• **PROMPT**:
Return the lines from the one with "Rank the categories by Primarios" to the one with "Hombre, Mujer", copying them word for word.

• **TASK INPUT**:
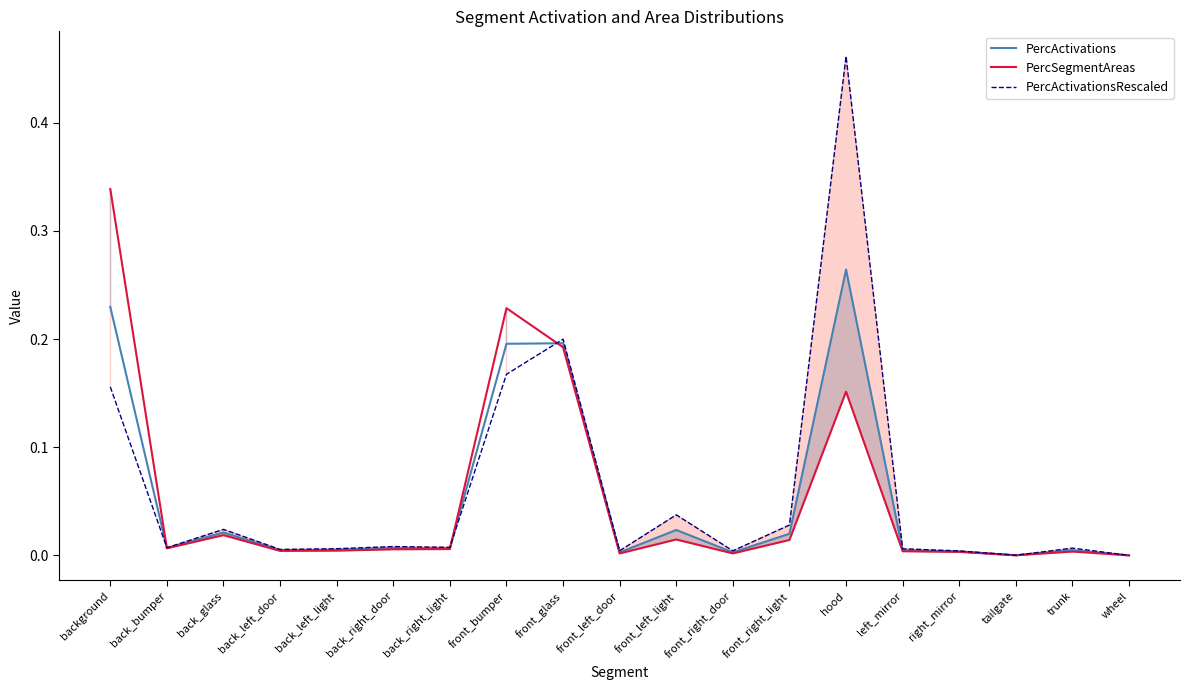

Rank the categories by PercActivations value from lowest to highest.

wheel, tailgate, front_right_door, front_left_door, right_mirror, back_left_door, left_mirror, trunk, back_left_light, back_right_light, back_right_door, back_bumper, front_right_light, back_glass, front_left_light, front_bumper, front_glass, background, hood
--
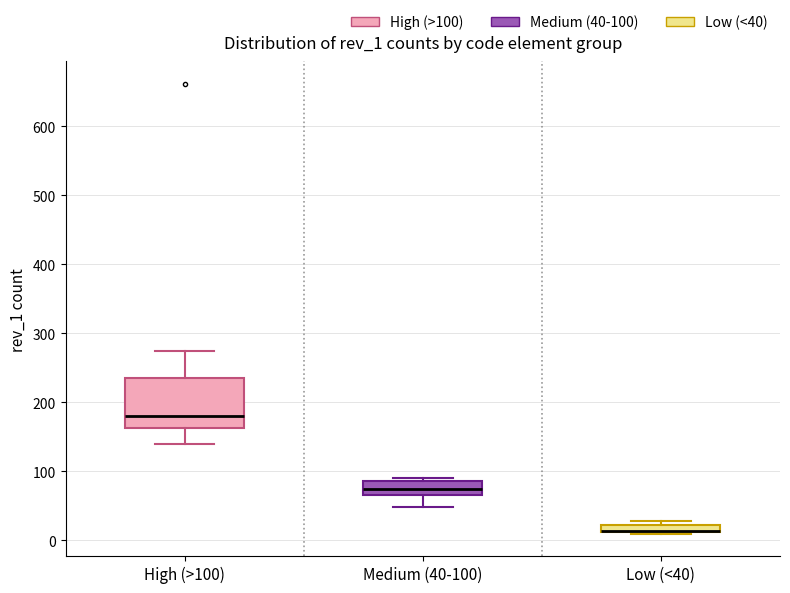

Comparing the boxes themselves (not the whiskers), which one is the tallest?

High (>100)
...
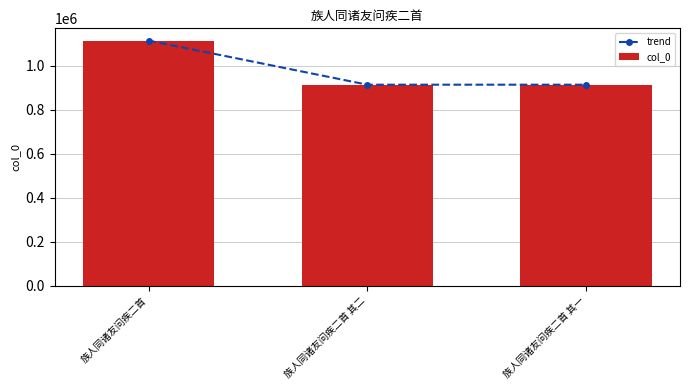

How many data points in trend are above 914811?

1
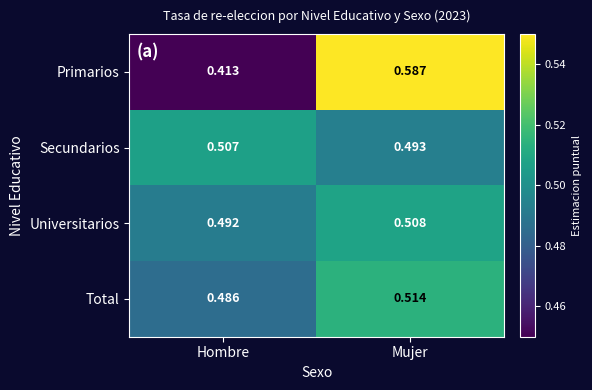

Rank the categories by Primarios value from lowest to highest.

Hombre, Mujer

• **EXERCISE ANSWER**:
Rank the categories by Primarios value from lowest to highest.

Hombre, Mujer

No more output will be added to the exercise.